A new economic and green system to fuel a standard car using hydrogen has been launched.

Sheffield-based ITM Power has come up with a system that means, for the first time, it will be possible to generate hydrogen at home.

That fuel can then be used in adapted petrol-engined vehicles for journeys up to 25 miles, with the prototype vehicle - a Ford Focus - switching back to petrol for longer trips.

ITM Power said that until now, the cost of equipment needed to convert water and electricity into hydrogen, which included platinum, has been a barrier to its wide-scale use as a fuel source.

Only a handful of hydrogen-powered cars exist and hydrogen filling stations are almost as scarce. Also, existing road-going hydrogen vehicles either run on liquid hydrogen, which is hard to store, or use fuel cells to drive electric motors.

In contrast ITM Power's Ford Focus burns hydrogen gas in a conventional petrol engine.

It has taken ITM's scientists eight years to create this low-cost means of manufacturing hydrogen. Their patented re-fuelling station uses a unique low-cost material which dispenses with the need for platinum and can be manufactured at 1% of the traditional cost, thereby significantly reducing its costs in mass production.

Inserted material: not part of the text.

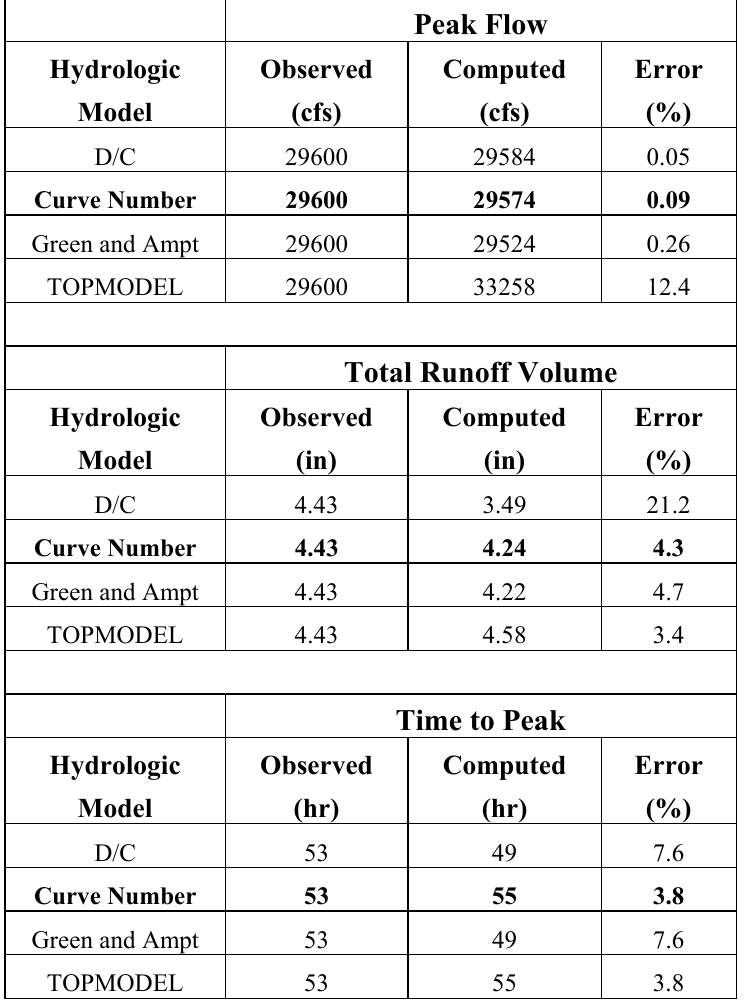
Table 1. Runoff error statistics for calibrated models based on WSR-88D Stage-III radar rainfall data. Error is defined as the difference in observed and modeled value and expressed as a % relative to the observed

It is anticipated that the cost of the home re-fuelling system, which creates the hydrogen gas, will be the equivalent of buying a home boiler once mass manufacturing is under way. It is also estimated that, compared to a litre of petrol, this hydrogen equivalent will cost around 80p, with further reductions likely once the technology is widely in use.

The re-fuelling system works using an "electrolyser" which converts water and electricity into pure hydrogen and oxygen. For a totally green solution the electricity used can be sourced from wind, wave, solar or hydro-electric generating stations.

The company said today's technology will also have applications beyond the motor car. It has already established a showcase "hydrogen apartment" where home-produced hydrogen is used for heating, cooking and operating a fridge, while a hydrogen-powered generator provides the power for lighting and to operate the television and DVD player.